The President asserted executive privilege over these subpoenaed documents on June 20th 2012.
“This ruling is a repudiation of the Obama Justice Department and Congressional Democrats who argued the courts should have no role in the dispute over President Obama’s improper assertion of executive privilege to protect an attempted Justice Department cover-up of Operation Fast and Furious,” said Chairman Issa. “I remain confident in the merits of the House’s decision to hold Attorney General Eric Holder in contempt; this ruling is an important step toward the transparency and accountability the Obama Administration has refused to provide.”
As former DOJ Attorney and Heritage Scholar Hans Von Spakovsky points out:
In its motion to dismiss, the DOJ made the startling argument  that the courts have no role in resolving a dispute between Congress and the President over the legitimacy of his invocation of executive privilege. This would permit the President to stonewall any congressional inquiry—as Richard Nixon tried to do by ignoring subpoenas—or invoke executive privilege in an improper fashion  to prevent the disclosure of embarrassing information or criminal conduct.
However, Judge Amy Berman Jackson, an Obama nominee, was having none of it.
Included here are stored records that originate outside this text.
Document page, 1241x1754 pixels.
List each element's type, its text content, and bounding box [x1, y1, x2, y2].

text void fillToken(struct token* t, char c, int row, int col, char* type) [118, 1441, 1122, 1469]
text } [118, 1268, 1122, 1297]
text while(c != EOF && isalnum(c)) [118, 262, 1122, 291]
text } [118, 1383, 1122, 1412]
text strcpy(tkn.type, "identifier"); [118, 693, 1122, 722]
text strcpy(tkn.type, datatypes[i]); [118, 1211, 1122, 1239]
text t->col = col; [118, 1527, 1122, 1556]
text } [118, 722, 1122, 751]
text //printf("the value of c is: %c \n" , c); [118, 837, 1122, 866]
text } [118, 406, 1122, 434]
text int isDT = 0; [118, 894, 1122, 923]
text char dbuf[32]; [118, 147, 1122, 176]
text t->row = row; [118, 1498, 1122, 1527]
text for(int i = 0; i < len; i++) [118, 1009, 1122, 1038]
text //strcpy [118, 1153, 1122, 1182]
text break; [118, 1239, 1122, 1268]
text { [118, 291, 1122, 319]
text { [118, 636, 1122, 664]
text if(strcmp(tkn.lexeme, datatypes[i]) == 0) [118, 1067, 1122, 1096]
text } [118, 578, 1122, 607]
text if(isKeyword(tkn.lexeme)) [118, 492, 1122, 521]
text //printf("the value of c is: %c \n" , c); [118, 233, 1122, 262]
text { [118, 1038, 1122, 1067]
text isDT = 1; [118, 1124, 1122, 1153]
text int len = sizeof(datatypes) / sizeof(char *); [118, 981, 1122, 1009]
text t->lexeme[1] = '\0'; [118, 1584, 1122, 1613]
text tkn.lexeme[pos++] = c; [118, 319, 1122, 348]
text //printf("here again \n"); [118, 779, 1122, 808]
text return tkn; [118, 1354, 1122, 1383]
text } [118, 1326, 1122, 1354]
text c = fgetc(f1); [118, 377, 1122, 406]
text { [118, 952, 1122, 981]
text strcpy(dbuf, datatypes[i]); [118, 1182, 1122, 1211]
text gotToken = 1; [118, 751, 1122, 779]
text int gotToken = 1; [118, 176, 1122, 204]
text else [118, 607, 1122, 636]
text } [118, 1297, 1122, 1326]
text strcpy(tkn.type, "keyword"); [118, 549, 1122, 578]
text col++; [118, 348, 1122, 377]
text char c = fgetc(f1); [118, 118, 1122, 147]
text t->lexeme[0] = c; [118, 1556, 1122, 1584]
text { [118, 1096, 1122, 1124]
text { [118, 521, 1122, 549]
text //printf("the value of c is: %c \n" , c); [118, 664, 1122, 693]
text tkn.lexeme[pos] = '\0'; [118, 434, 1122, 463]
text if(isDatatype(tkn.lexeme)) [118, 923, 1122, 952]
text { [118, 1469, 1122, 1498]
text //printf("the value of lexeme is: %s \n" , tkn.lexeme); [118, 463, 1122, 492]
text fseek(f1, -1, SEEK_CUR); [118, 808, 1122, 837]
In her view , “endorsing the proposition that the executive may assert an unreviewable right to withhold materials from the legislature would offend the Constitution.” She chided the DOJ for asserting that an assumption of jurisdiction by Judge Jackson to decide this question “would mark an unprecedented expansion of the role of an Article III court.” She pointed out that there “has been binding precedent to the contrary in this Circuit for more than thirty-five years.”
Judge Jackson was remarkably frank in pointing out the dishonesty of the DOJ’s arguments:
In the end, the civics lesson set out in the Department’s brief is flawed and selective, and it ignores the fact that almost 40 years ago the Supreme Court unequivocally rejected the notion that the separation of powers doctrine would bar judicial review of a Presidential claim of privilege.
When the Administration’s own judicial appointees are more or less calling them lawless, the nation and press needs to notice.